┌─ Input
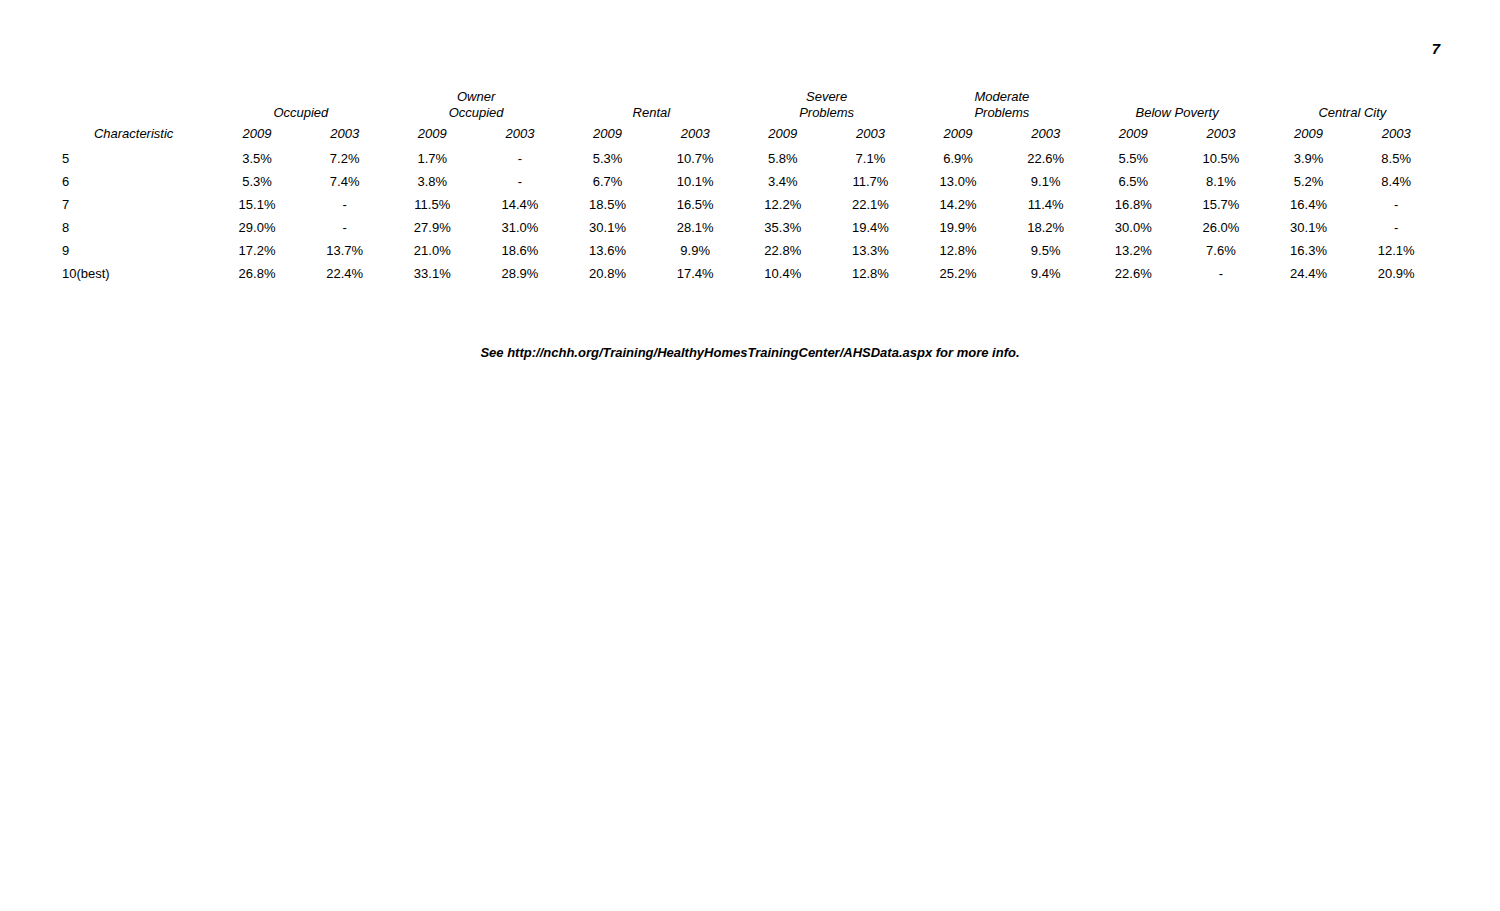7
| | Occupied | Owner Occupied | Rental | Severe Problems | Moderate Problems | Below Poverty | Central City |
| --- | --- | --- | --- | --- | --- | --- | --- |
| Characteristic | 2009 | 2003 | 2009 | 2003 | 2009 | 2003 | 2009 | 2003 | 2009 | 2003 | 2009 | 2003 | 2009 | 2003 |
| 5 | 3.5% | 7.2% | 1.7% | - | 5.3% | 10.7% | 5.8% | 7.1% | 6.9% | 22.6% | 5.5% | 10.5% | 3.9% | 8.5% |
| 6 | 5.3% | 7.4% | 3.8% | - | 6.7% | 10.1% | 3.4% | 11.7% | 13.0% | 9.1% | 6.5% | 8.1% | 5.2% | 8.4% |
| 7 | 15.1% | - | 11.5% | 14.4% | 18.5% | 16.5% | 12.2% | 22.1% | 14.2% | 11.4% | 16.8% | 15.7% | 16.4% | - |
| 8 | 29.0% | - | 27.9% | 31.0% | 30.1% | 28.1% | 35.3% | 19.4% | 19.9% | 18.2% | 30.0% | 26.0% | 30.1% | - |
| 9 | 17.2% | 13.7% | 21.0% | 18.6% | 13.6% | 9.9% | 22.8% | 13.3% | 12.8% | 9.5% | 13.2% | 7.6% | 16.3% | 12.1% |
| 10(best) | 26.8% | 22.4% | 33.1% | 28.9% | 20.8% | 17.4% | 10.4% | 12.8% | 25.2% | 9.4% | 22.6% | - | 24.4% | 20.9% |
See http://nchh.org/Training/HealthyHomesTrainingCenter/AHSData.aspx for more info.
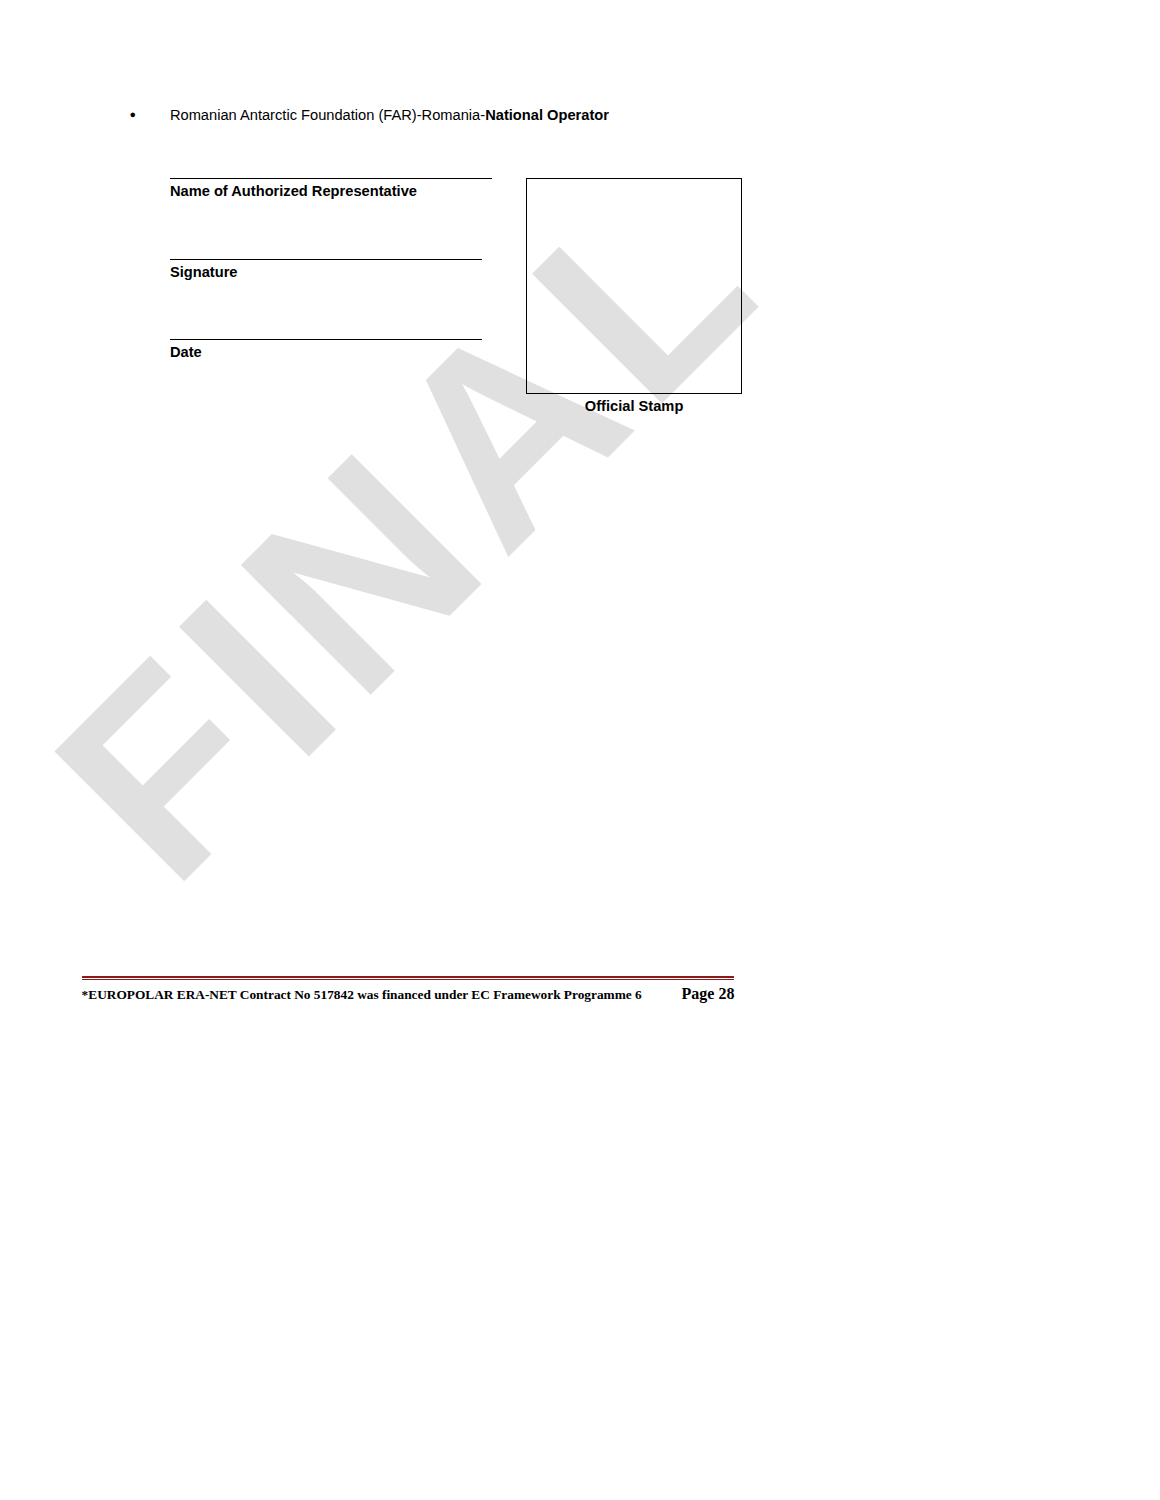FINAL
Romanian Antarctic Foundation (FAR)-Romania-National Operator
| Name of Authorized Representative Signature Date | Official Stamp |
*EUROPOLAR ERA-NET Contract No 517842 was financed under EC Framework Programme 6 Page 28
└─
## Problem statement
In full and without changes, repeat the listing above, but not its pictures.

## The answer
7
| | Occupied | Owner Occupied | Rental | Severe Problems | Moderate Problems | Below Poverty | Central City |
| --- | --- | --- | --- | --- | --- | --- | --- |
| Characteristic | 2009 | 2003 | 2009 | 2003 | 2009 | 2003 | 2009 | 2003 | 2009 | 2003 | 2009 | 2003 | 2009 | 2003 |
| 5 | 3.5% | 7.2% | 1.7% | - | 5.3% | 10.7% | 5.8% | 7.1% | 6.9% | 22.6% | 5.5% | 10.5% | 3.9% | 8.5% |
| 6 | 5.3% | 7.4% | 3.8% | - | 6.7% | 10.1% | 3.4% | 11.7% | 13.0% | 9.1% | 6.5% | 8.1% | 5.2% | 8.4% |
| 7 | 15.1% | - | 11.5% | 14.4% | 18.5% | 16.5% | 12.2% | 22.1% | 14.2% | 11.4% | 16.8% | 15.7% | 16.4% | - |
| 8 | 29.0% | - | 27.9% | 31.0% | 30.1% | 28.1% | 35.3% | 19.4% | 19.9% | 18.2% | 30.0% | 26.0% | 30.1% | - |
| 9 | 17.2% | 13.7% | 21.0% | 18.6% | 13.6% | 9.9% | 22.8% | 13.3% | 12.8% | 9.5% | 13.2% | 7.6% | 16.3% | 12.1% |
| 10(best) | 26.8% | 22.4% | 33.1% | 28.9% | 20.8% | 17.4% | 10.4% | 12.8% | 25.2% | 9.4% | 22.6% | - | 24.4% | 20.9% |
See http://nchh.org/Training/HealthyHomesTrainingCenter/AHSData.aspx for more info.
FINAL
Romanian Antarctic Foundation (FAR)-Romania-National Operator
| Name of Authorized Representative Signature Date | Official Stamp |
*EUROPOLAR ERA-NET Contract No 517842 was financed under EC Framework Programme 6 Page 28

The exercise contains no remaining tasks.